Ma non fanno thè o caffè, e ripiego sul bar dall’altro lato della piazza. Ci sono solo uomini, seduti fuori a chiacchierare in arabo. Chiedo di pagare due euro di the nero con apple pay, e l’uomo che stava seduto con gli altri e che si è alzato per prendere il mio ordine mi guarda come se fossi un’aliena. Mi dispiace invadere i vostri spazi, penso, ma purtroppo per voi siete l’unico bar aperto la domenica pomeriggio vicino a casa mia.
Mi siedo e alla tv danno la Supercoppa d’Egitto, e mi gaso ogni volta che capisco una parola delle telecronaca.
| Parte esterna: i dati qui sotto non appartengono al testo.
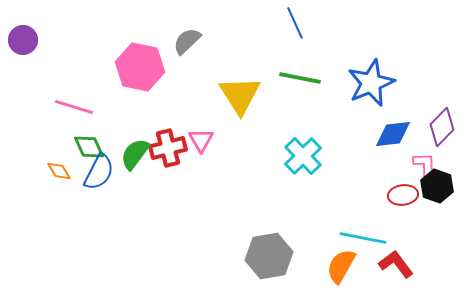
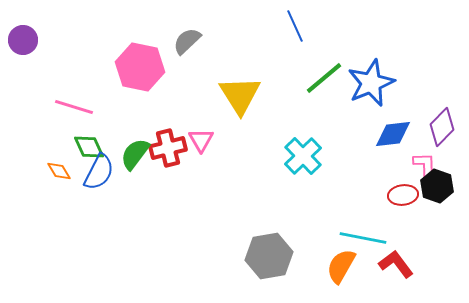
blue line: moved 3 px down
green line: moved 24 px right; rotated 51 degrees counterclockwise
Poi decido che gli egiziani hanno sofferto abbastanza della mia presenza, e torno a casa.
Stamattina invece avevo voglia di pedalare e sono andata a Baggio per la prima volta. L’ho sempre vista come lontana, ma è la stessa distanza che faccio tutti i giorni per andare in ufficio. Percorro tutta via delle Forze Armate, e di colpo mi ritrovo in una stradina di paese. Fermo la bici in mezzo alla stradina per far passare un signore anziano sulla sua vecchia bici, e i compari del bar tabacchi lo prendono in giro, chiamandolo giovanotto e rimbrottandogli di andare in contromano.
Ammiro le maioliche sui muri, le vecchie case di ringhiera, e per un istante sento odore di campagna.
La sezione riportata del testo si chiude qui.